She pulled herself tighter until she was cloaked in darkness, just like she’d been in the underground shelter, huddled with the rest of the children, each of them trying to be strong, trying not to cry.
How many times with the buzz bombs roaring overhead, their hiccupping journeys heard from even far beneath the surface, had she prayed she could stop them, keep them from doing any more damage? If only she’d had the same power back then as she had now. Fat lot of good that did her against the SEAL commander and his pistol. She saw him draw and heard it bark. Her soul flinched and she pulled in tighter still.
Was she still holding on to it? In order to find out she’d have to unlimber herself and feel the pain once again. It seemed hardly worth it.
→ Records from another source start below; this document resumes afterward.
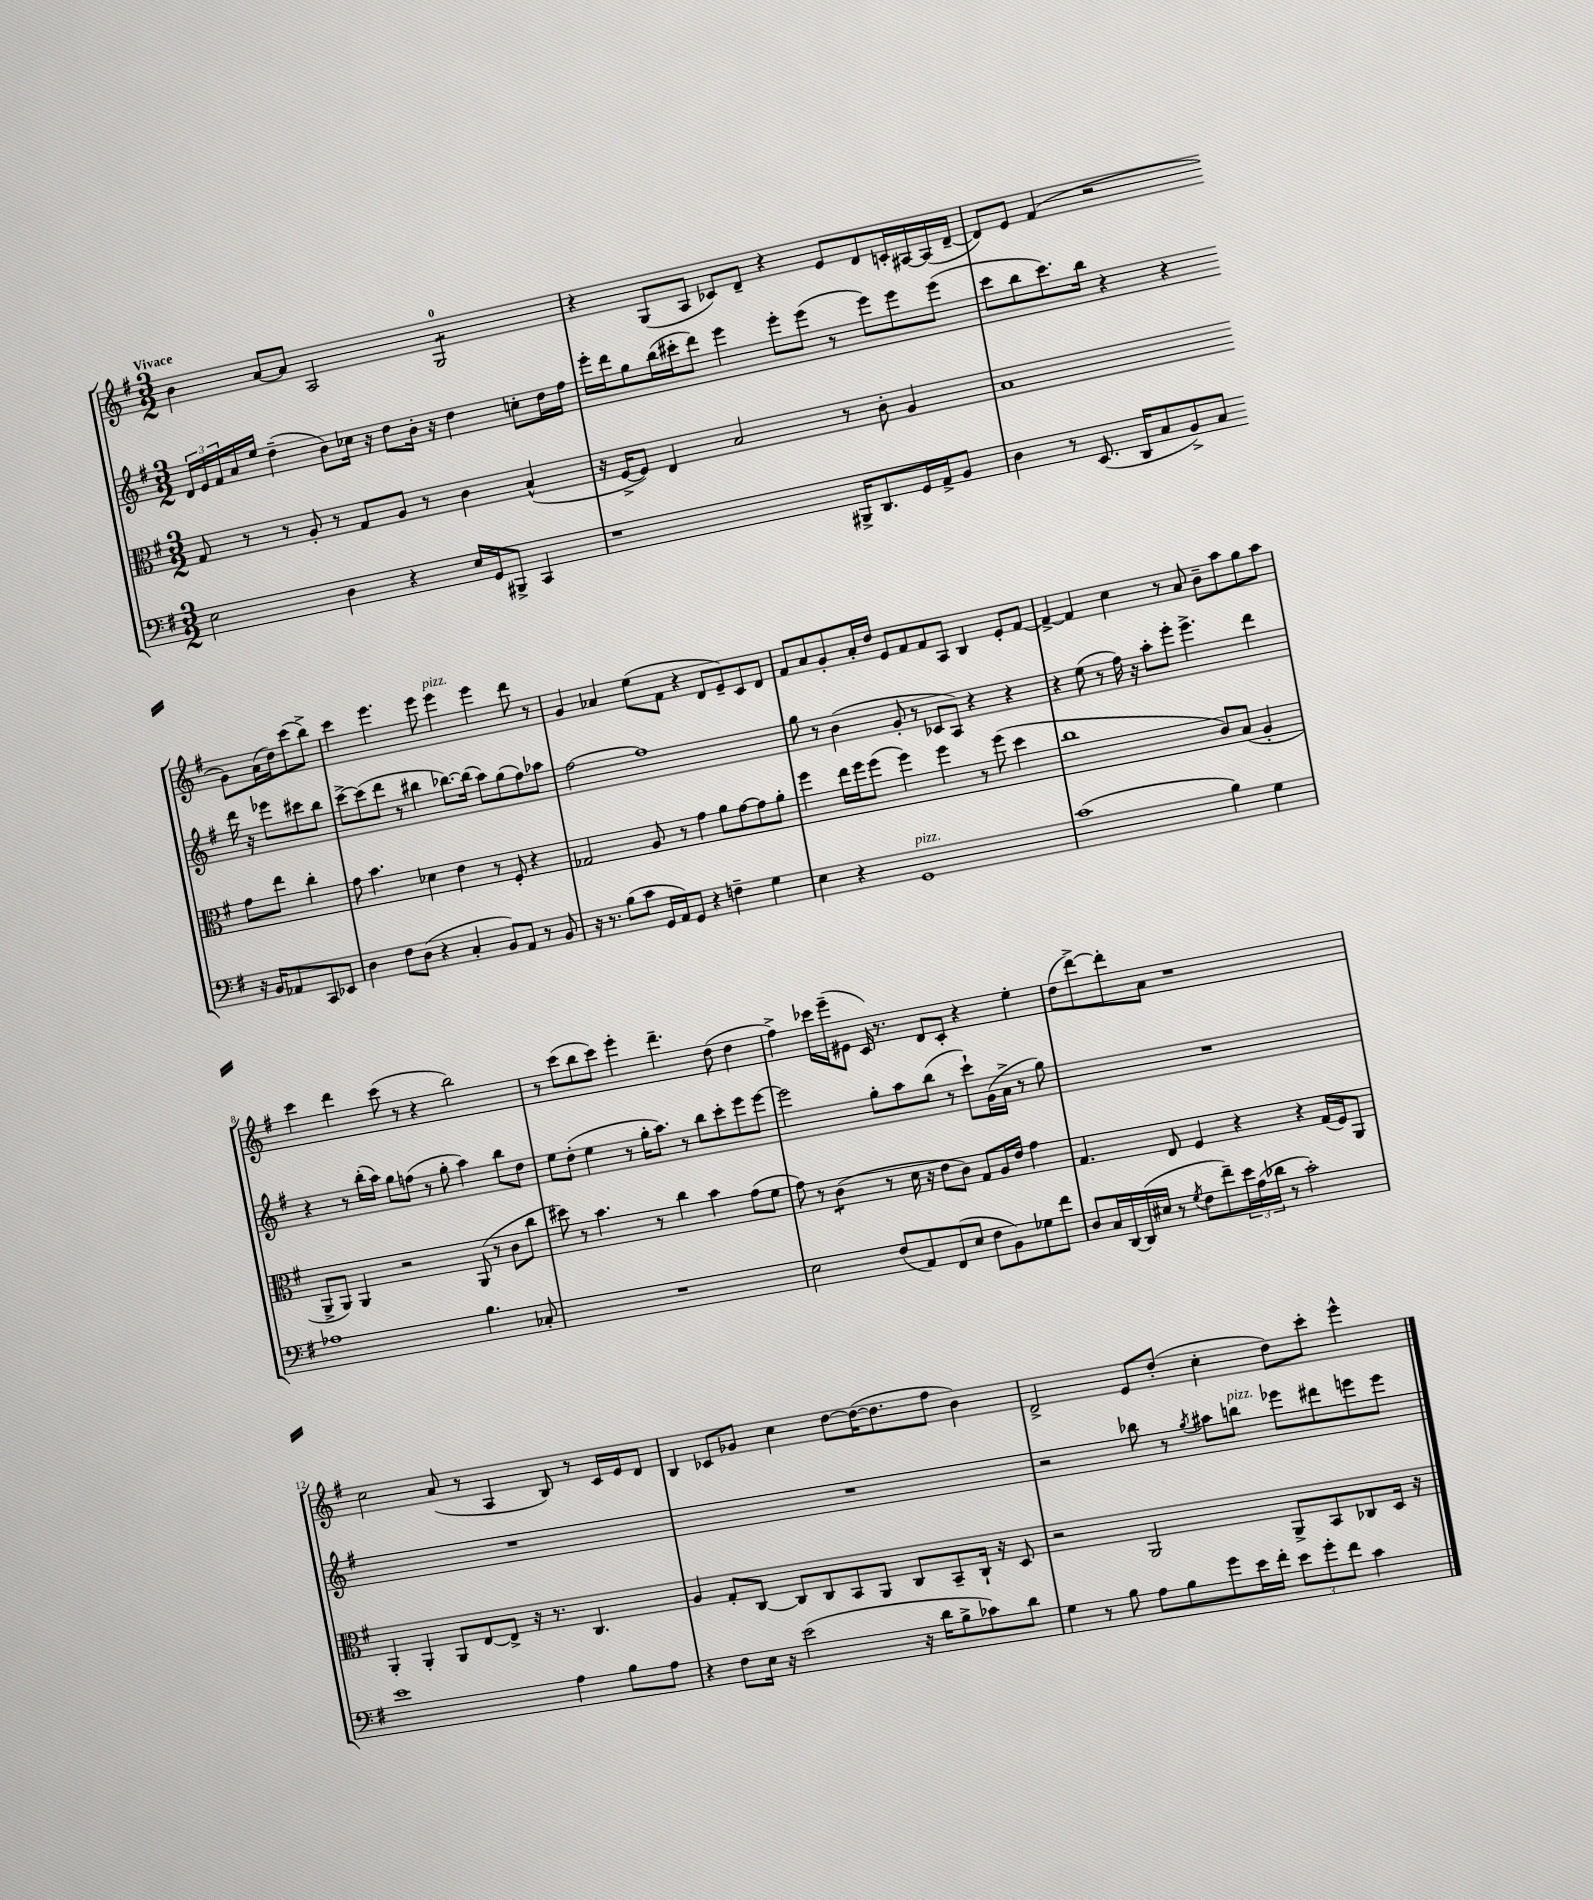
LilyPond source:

<<
\new StaffGroup <<
\new Staff = "s0" {
    \clef treble \key g \major \numericTimeSignature \time 3/2 \tempo "Vivace"
    b'4 a'8~ a'8 a2 g2:8-0 |
    r4 g8( a8 ces'8) d'8-- r4 e'8 d'8 c'16-. ais16~ ais16( d'16~-- |
    d'8) e'8 fis'4( r2 g'8) a'16( d''16) c'''8( b''8->) |
    c'''4 e'''4. e'''8 e'''4^\markup { \italic "pizz." } e'''4 d'''8 r8 |
    g'4 aes'4 e''8( fis'8 r4 d'8 e'8--) c'8 d'8 |
    fis'8 a'8 g'8-. a'16-. d''16 e'8 fis'8 fis'8 a8 b4 e'8-. fis'8~ |
    fis'4~-> fis'4 c''4 r8 a'8 b'8-- a''8 g''8 a''8 |
    c'''4 d'''4 c'''8( r8 r4 b''2) |
    r8 c'''8( b''8 c'''8) e'''4-. d'''4.-- d''8( d''4 |
    fis''4->) ces'''16 e'''16--( eis'8 c'16) r8. d'8 c'8-. r4 e''4-. |
    d''8( d'''8~->) d'''8-. a'8 r1 |
    c''2 a'8( r8 a4 b8) r8 c'16 e'16 d'8 |
    b4 ces'8 ges'8 c''4 d''8~ d''16~( d''8. fis''8 b'4) |
    d'2-> e'8 d''8-.( c''4-. d''8) c'''8-. e'''4-^ \bar "|." |
}
\new Staff = "s1" {
    \clef treble \key g \major \numericTimeSignature \time 3/2
    \tuplet 3/2 { d'16 e'16 fis'16 } a'16 e''16 d''4--( b'8) ces''16 r16 d''8 b'16-. r16 d''4 c''8-. d''16 fis''16 |
    e'''16-. d'''16 g''8 b''16( cis'''16-. d'''8) e'''4 e'''8-. e'''8( r8 e'''8) e'''8 e'''8( |
    c'''8 b''8 c'''8.) b''16 r4 r4 d'''16 r16 ees'''8 cis'''8 b''8 |
    c'''8~-> c'''8( d'''8 r8 bis''4 bes''8.~) bes''16( a''8) g''8( fis''8) aes''8 |
    fis''2~ fis''1 |
    g''8 r8 b'4( g'8-. r8 ces'8 a8) r4 r4 |
    r4 e''8( r8 fis''16) r16 a''8-. e'''8-. e'''4.-> d'''4 |
    r4 r8 b''16-.( a''16) g''8 f''8( r8 g''8-. a''4) b''8 d''8 |
    e''8 d''8-.( e''4 r8 g''16-. a''8.) r8 b''8 c'''8-. e'''8 e'''8~ |
    e'''2 g''8-. a''8 b''8( r8 c'''8-!) g'16( a'16-> r8 g''8) |
    R1. |
    R1. |
    R1. |
    r2 bes''8 r8 \acciaccatura { g''8 } ais''8 b''8^\markup { \italic "pizz." } ees'''8 dis'''8 e'''8 e'''8 \bar "|." |
}
\new Staff = "s2" {
    \clef alto \key g \major \numericTimeSignature \time 3/2
    g8 r8 r8 a8-. r8 g8 a8 r8 c'4 b4-^( |
    r16 fis16~-> fis8) e4 b2 r8 c'8-. a4 |
    b1 g'8 e''8 c''4-. |
    g'8 b'4. des'4 e'4 r8 fis8-. r4 |
    ges2 a8 r8 g'4 a'8 g'8~ g'8 a'8-. |
    fis''4 e''16 fis''16 fis''8( fis''4) fis''4 r8 fis''8( d''4 |
    c''1 c'8) b8( a4-. |
    a,8-> a,8) a,4 r2 a,8( r8 c'8 c''8 |
    dis''8) r8 b'4. r8 c''4 b'4 g'8( fis'8 |
    g'8) r8 c'4:8( r8 d'16 r16 e'8 c'8) g8 a16 e'16 g'4 |
    g4. e8 fis4 r4 r4 g16( fis16) a,8 |
    a,4-. a,4-. a,8 e8~ e8-> r16 r8. c4. |
    a4 g8-. c8~ c8 c8 b,8 a,8 c8 b,8-- c16-! r16 d8 |
    r2 a,2 a,8-> b,8 ces8 d16 r16 \bar "|." |
}
\new Staff = "s3" {
    \clef bass \key g \major \numericTimeSignature \time 3/2
    e2 d4 r4 e16 g,16 bis,,8-> c,4 |
    r1 bis,,16-> d,8. g,16 a,16-> b,8 |
    d4 r8 e,8.( d,16 c8 b,8->) c8 r16 b,16 aes,8 c,8 ees,8 |
    d4 fis8 d8( r4 c4-. b,8) a,8 r8 b,8 |
    r16 r8. b8( c'8 g,16 a,16) g,8 r4 f4-- g4 |
    e4 r4 g,1^\markup { \italic "pizz." } |
    c'1( b4) g4 |
    aes1 b4. ces8-. |
    R1. |
    e2 fis8( a,8) fis,8( e8 fis8 b,8) ges8 fis'8 |
    d8 c16 d,16~ d,16( eis16 r8 \acciaccatura { g8 } fis8 fis'8--) \tuplet 3/2 { e'16 a16( des'16 } r8 c'2-.) |
    e'1 a4 b8 a8 |
    r4 fis8 e16 r16 e'2( r16 d'16 b8-> ces'8) d'8 |
    g4 r8 b8 a8 b8 g'8 e'16 fis'16-. \tuplet 3/2 { e'8 g'8-. fis'8 } c'4 \bar "|." |
}
>>
>>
She felt warmth suffuse her.
She cursed and shot free from her body. Looking down from her great height, she saw the trouble for what it was. She saw the predicament and how she and the SEALs were about to die. She cursed again. This had better be worth it.
She shot back into her body and gasped as the pain she’d been striving to avoid hit her like a dozen buzz bombs, exploding into her stomach over and over. Her back arched. She felt a hand on her and heard the words, “Easy, Sassy. Keep still.”
Sassy hurled pain around her like water flung from a bucket, catching anyone not her. She snarled. She cursed. She gave every one a taste of what she’d felt and more. She sent them to a place where they too huddled beneath the London streets, mothers dead, fathers off to war, homes destroyed, and their entire universe the sputtering, doddering V1 bombs sent by Adolf Fucking Hitler to terrify and destroy.
The more pain she gave the less pain she felt until she was surging to her feet, whole once more, woundless, skin alive, hair moving to unseen winds. Her arms flung out. Everyone around her was on their knees or their backs or curled into fetal positions, heads down, mouths pulled into rictus masks as they relived their own worst moments as well as her own.
Then the wand was empty. She flung it to the ground and screamed.
From nearby came the sound of a hunting horn.
Her mission returned to her.
She nodded. She was alive. She was free of pain. She had her powers. But what was it that needed to be done?
Then she knew. Without the wand to mask their presence with its own power, she saw the Tuatha and knew them at once. One was Merlyn and the other was Arthur. They moved from one man to the other, trying to confuse her, but she could see them perfectly, glowing from within, illuminated and pulsating.
She snatched the metal wand from the ground. It no longer held power, but it was still a weapon. She strode toward them and managed to separate Arthur from the others. Still recovering from her spell, the man he inhabited found it hard to keep his balance. He fell twice. Enough so that she was upon him, thrusting the wand through his heart.
As the light went from his eyes, so did the Tuatha. She knew the truth and somehow understood the rules. It could only enter another through touch. She watched it travel near the ground like a miniature dust devil, collecting sticks and leaves and twigs, until it was able to form the figure of a man made from debris and detritus. Then it ran, not toward her, but toward the bank of fog now roiling across the lawn several hundred meters from them.